O APT é uma solução que nasceu no Debian Linux, existe desde 1998, e no frigir dos ovos tem um conceito que é exatamente o mesmo da App Store, sem tirar nem por. Você quer um programa, pede para que esse programa seja baixado e instalado, e o processo é realizado com o mínimo de interação humana. Tecnicamente, não há nada que a App Store não faça que o APT não faça também. Inclusive, o Ubuntu Software Center, uma implementação do APT para o Ubuntu, permite até mesmo que você compre programas.

Vejam bem, não estou acusando a Apple de plágio ou qualquer coisa do tipo, longe de mim. Mas é curioso para mim que tantos meios de informação (como blogs e jornais) e “formadores de opinião” digam a todos os pulmões que a Mac App Store é “revolucionária” ou “única”. Não é. Qualquer um que enxergue fora do mundinho Microsoft/Apple sabe disso.

Mas, se o APT já permitia essa “revolução” toda ainda em 1998, porque ele é ignorado ou nem mesmo levado em consideração quando falamos de sistemas que me permitam gerenciar aplicativos no sistema operacional? A explicação é bem simples: na vida real, não importa o quê você faz, mas como você diz que fez.
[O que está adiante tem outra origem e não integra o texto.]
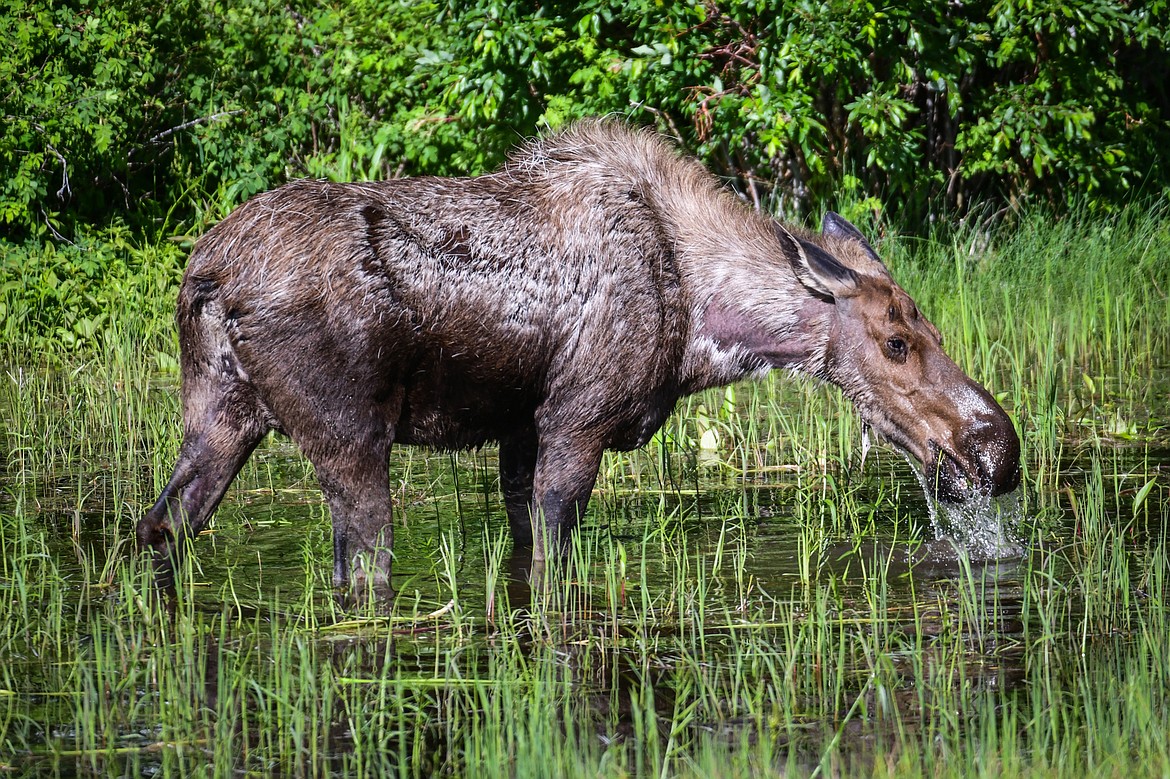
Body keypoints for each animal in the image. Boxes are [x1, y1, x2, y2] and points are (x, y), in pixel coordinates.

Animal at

A comunidade Open Source tinha uma necessidade: facilitar a instalação de aplicativos e a solução de dependências do dpkg. E o APT surgiu. E eles disseram “OK, nossa, que legal, problema resolvido”. A Apple tinha a mesma necessidade, mas ela não só desenvolveu a solução, como também embrulhou tudo em uma interface bonita, intuitiva e comercialmente atraente. Assim, a atenção da mídia e dos usuários foi maior.

Pode parecer absurdo, mas não há nada de errado nisso. A comunidade Open Source precisa aprender a “se vender” melhor. Há centenas, milhares de soluções livres que funcionam melhor que as alternativas pagas, ou nem mesmo encontram concorrentes pagos. Mas pela falta de um processo que chame a atenção para os usuários, essas mesmas soluções hoje vivem sub-utilizadas.

Basta ver a maioria das interfaces de aplicativos Open Source: elas fazem exatamente o que deveriam fazer, mas muitas vezes de uma maneira crua, seca, sem qualquer atrativo maior para o usuário. E isso faz diferença. E não sou eu quem está dizendo isso, é a Apple. Basta ver a maioria dos lançamentos dela nos últimos anos, há pouquíssima coisa realmente nova ali, o resto é uma leva de soluções que já existiam mas que foram empacotadas de uma forma tão atraente que as pessoas acabam querendo ter o produto de qualquer jeito.

O mesmo vale para você, enquanto profissional. Você pode ser o cara mais competente do universo, mas se não sabe vender o que faz, acaba sendo ofuscado pelo cara que não faz nada de surpreendente mas já se anuncia como “expert em PHP” desde o primeiro Hello World. Quantas pessoas você talvez não conheça que são exatamente assim?

Sinceramente, não é um processo simples, mas é necessário. Se o Software Livre quiser realmente ganhar uma fatia visível do mercado, a comunidade precisa começar a “vender” melhor as idéias que tem, precisa começar a mostrar o quão revolucionárias são suas idéias, mas de uma forma que as pessoas comuns entendam e se sintam interessadas.

Caso contrário, o Linux como um todo continuará sendo sempre o patinho feio dos Sistemas Operacionais para usuários, e descobrindo só depois de mais de 10 anos que tinham desde o começo uma solução revolucionária em suas mãos.